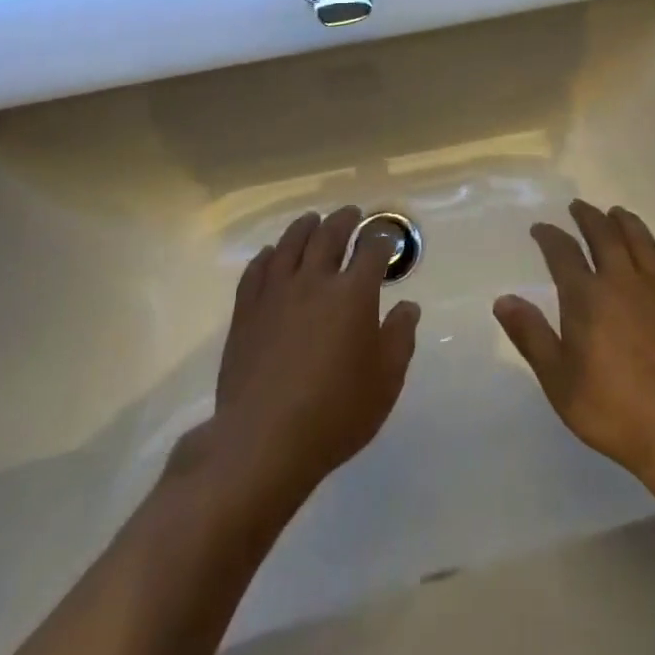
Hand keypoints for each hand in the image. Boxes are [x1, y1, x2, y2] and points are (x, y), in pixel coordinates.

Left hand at [209, 207, 420, 505]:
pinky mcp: (246, 311)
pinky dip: (267, 255)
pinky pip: (256, 270)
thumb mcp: (385, 382)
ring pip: (290, 244)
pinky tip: (270, 254)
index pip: (372, 251)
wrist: (263, 440)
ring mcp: (276, 293)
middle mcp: (314, 281)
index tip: (386, 237)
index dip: (382, 239)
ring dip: (305, 227)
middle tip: (351, 213)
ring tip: (312, 220)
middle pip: (329, 236)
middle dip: (344, 220)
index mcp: (353, 294)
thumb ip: (400, 338)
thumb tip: (408, 306)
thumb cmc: (335, 413)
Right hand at [494, 200, 654, 482]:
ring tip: (616, 213)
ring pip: (642, 241)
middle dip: (588, 217)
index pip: (562, 252)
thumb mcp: (558, 380)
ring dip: (626, 222)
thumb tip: (504, 299)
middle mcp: (623, 280)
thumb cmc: (613, 409)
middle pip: (604, 235)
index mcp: (587, 296)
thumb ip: (531, 335)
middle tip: (579, 207)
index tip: (540, 228)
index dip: (549, 236)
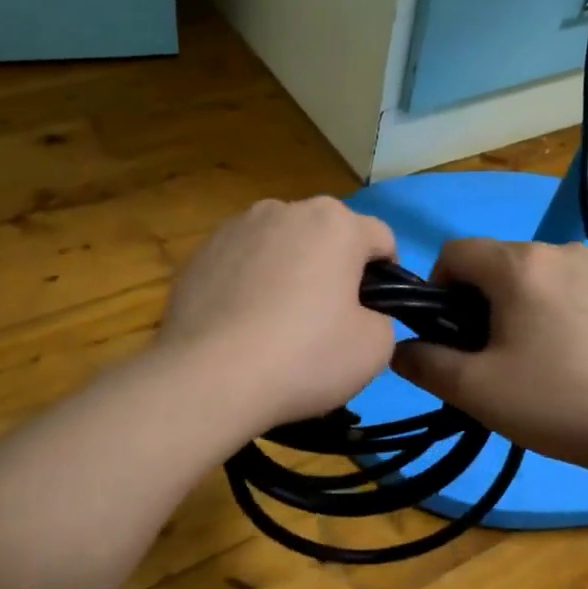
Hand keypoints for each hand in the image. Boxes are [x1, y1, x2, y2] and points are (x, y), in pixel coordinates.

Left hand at [158, 197, 397, 434]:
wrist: (210, 378)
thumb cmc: (305, 356)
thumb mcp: (375, 348)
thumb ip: (382, 318)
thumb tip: (362, 314)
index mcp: (336, 222)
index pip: (380, 239)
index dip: (388, 276)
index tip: (374, 313)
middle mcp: (285, 209)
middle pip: (326, 237)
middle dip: (333, 269)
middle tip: (327, 322)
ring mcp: (236, 228)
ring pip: (281, 247)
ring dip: (289, 272)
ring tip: (277, 324)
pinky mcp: (200, 254)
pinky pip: (241, 264)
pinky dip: (249, 285)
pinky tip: (242, 326)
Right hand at [392, 238, 587, 476]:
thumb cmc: (556, 402)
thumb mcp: (475, 389)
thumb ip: (425, 363)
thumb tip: (400, 348)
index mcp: (520, 264)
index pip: (455, 252)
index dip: (438, 289)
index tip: (450, 334)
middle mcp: (559, 249)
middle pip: (495, 263)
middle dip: (479, 301)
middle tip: (490, 355)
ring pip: (533, 275)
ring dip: (518, 305)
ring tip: (534, 357)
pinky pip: (568, 286)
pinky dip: (554, 308)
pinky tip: (571, 354)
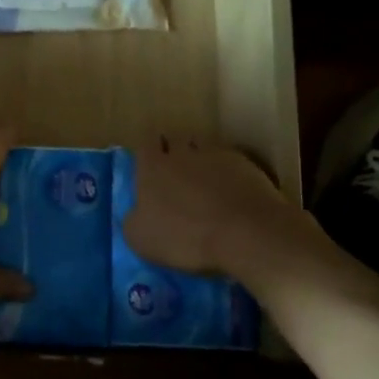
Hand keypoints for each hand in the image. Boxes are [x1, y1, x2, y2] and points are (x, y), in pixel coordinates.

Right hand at [122, 139, 304, 278]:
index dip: (147, 156)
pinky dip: (227, 173)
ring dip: (200, 160)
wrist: (245, 233)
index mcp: (152, 167)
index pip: (144, 145)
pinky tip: (230, 192)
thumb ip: (133, 219)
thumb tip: (137, 213)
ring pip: (202, 147)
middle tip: (175, 176)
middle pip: (174, 140)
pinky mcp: (244, 164)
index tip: (150, 170)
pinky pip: (229, 161)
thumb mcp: (140, 239)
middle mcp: (181, 152)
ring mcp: (215, 155)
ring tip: (203, 182)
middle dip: (173, 153)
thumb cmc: (184, 237)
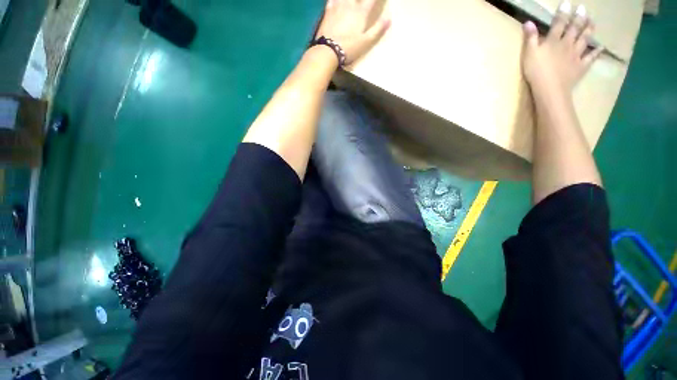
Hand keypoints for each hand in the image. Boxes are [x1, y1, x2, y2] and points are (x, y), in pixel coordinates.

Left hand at [315, 0, 390, 65]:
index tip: (378, 0)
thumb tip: (389, 18)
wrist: (328, 51)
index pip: (371, 0)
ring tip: (350, 1)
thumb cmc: (349, 48)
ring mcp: (337, 7)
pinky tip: (336, 1)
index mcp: (361, 13)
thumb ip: (377, 29)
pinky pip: (331, 0)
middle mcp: (350, 5)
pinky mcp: (328, 12)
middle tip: (362, 2)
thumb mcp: (366, 42)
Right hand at [521, 1, 602, 93]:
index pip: (558, 23)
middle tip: (583, 8)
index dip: (563, 13)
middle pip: (574, 29)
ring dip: (589, 30)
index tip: (567, 3)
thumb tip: (528, 22)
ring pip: (584, 39)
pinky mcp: (581, 66)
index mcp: (553, 41)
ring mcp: (576, 55)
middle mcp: (567, 44)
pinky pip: (590, 57)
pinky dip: (596, 52)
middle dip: (578, 18)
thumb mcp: (529, 54)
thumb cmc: (536, 71)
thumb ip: (530, 38)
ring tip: (592, 22)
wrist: (550, 89)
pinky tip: (601, 47)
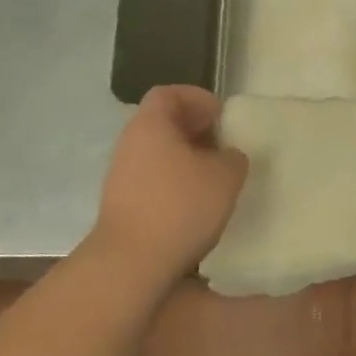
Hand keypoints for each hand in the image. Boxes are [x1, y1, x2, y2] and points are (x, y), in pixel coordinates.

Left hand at [86, 86, 248, 283]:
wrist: (132, 262)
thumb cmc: (181, 206)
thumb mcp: (226, 175)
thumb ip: (233, 157)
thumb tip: (227, 156)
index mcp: (151, 125)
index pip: (170, 93)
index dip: (198, 98)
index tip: (222, 116)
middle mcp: (130, 143)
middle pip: (163, 123)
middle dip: (196, 130)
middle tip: (225, 146)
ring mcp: (122, 175)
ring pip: (159, 153)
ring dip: (188, 158)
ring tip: (216, 177)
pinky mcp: (124, 203)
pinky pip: (154, 179)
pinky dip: (176, 182)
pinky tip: (197, 203)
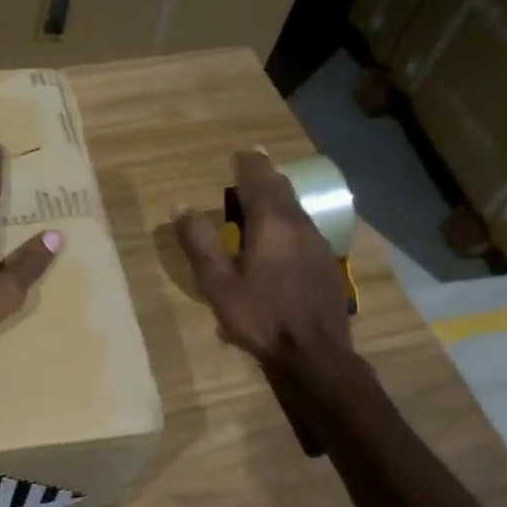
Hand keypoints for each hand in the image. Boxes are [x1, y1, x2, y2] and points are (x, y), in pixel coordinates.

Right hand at [174, 151, 352, 362]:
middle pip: (283, 190)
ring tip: (264, 200)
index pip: (260, 179)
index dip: (249, 163)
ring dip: (279, 201)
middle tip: (253, 167)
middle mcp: (299, 225)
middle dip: (266, 176)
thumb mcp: (218, 283)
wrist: (314, 355)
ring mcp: (319, 246)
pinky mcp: (327, 266)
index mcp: (272, 223)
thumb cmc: (260, 317)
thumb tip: (180, 206)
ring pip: (297, 211)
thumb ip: (200, 243)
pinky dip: (289, 224)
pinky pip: (305, 232)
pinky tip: (282, 242)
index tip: (242, 151)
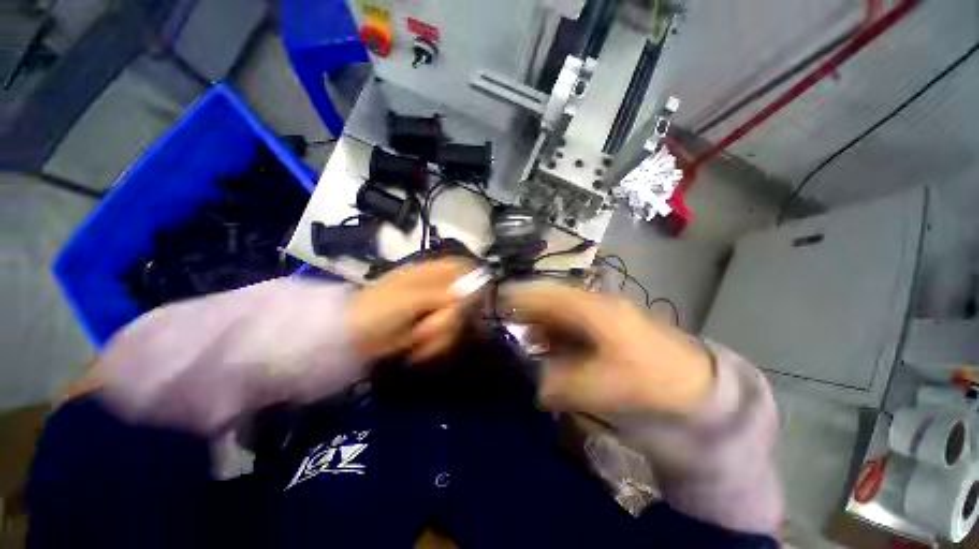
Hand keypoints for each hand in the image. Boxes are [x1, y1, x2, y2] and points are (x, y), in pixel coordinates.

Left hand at [347, 259, 471, 362]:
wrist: (350, 339)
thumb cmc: (375, 311)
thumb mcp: (406, 300)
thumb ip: (437, 295)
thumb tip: (465, 292)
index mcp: (427, 274)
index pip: (458, 267)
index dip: (470, 278)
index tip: (473, 298)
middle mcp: (434, 289)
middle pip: (463, 299)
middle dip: (449, 318)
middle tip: (429, 326)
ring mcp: (432, 310)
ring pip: (456, 321)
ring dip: (440, 334)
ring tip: (417, 339)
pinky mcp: (429, 328)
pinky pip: (446, 336)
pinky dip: (435, 345)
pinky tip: (418, 348)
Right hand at [503, 282, 713, 416]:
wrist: (695, 383)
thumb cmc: (649, 380)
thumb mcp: (601, 387)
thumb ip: (560, 385)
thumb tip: (535, 384)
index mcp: (592, 308)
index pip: (546, 293)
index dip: (519, 295)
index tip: (496, 301)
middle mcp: (593, 301)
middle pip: (550, 296)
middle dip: (526, 307)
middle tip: (505, 322)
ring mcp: (600, 309)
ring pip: (559, 308)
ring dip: (540, 320)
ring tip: (525, 337)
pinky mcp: (604, 321)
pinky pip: (570, 319)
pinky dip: (555, 329)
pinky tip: (549, 344)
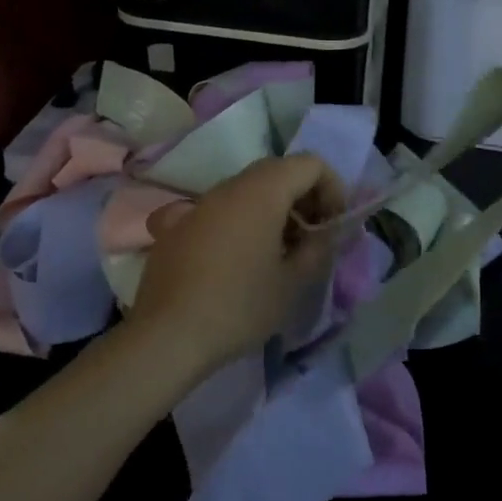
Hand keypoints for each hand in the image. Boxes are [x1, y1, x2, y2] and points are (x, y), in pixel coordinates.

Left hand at [130, 155, 344, 378]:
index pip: (310, 164)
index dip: (332, 188)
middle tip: (311, 237)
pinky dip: (240, 222)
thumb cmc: (240, 306)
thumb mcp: (293, 282)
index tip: (333, 225)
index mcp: (262, 191)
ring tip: (279, 253)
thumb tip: (324, 232)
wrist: (167, 336)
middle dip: (303, 198)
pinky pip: (220, 211)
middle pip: (277, 172)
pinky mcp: (177, 227)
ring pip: (247, 190)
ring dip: (272, 210)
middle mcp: (228, 187)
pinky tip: (238, 261)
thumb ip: (318, 247)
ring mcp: (198, 205)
:::::
The answer must be the lines from the one containing "index pip: (310, 164)" through the last line of the records, copied exactly, with nothing else.

index pip: (310, 164)
index dip: (332, 188)
middle tip: (311, 237)
pinky dip: (240, 222)
thumb cmc: (240, 306)
thumb mcp: (293, 282)
index tip: (333, 225)
index mcp: (262, 191)
ring tip: (279, 253)
thumb tip: (324, 232)
wrist: (167, 336)
middle dip: (303, 198)
pinky pip: (220, 211)
middle pip: (277, 172)
pinky mcp: (177, 227)
ring pip: (247, 190)
ring dip: (272, 210)
middle mcp: (228, 187)
pinky tip: (238, 261)
thumb ip: (318, 247)
ring mcp: (198, 205)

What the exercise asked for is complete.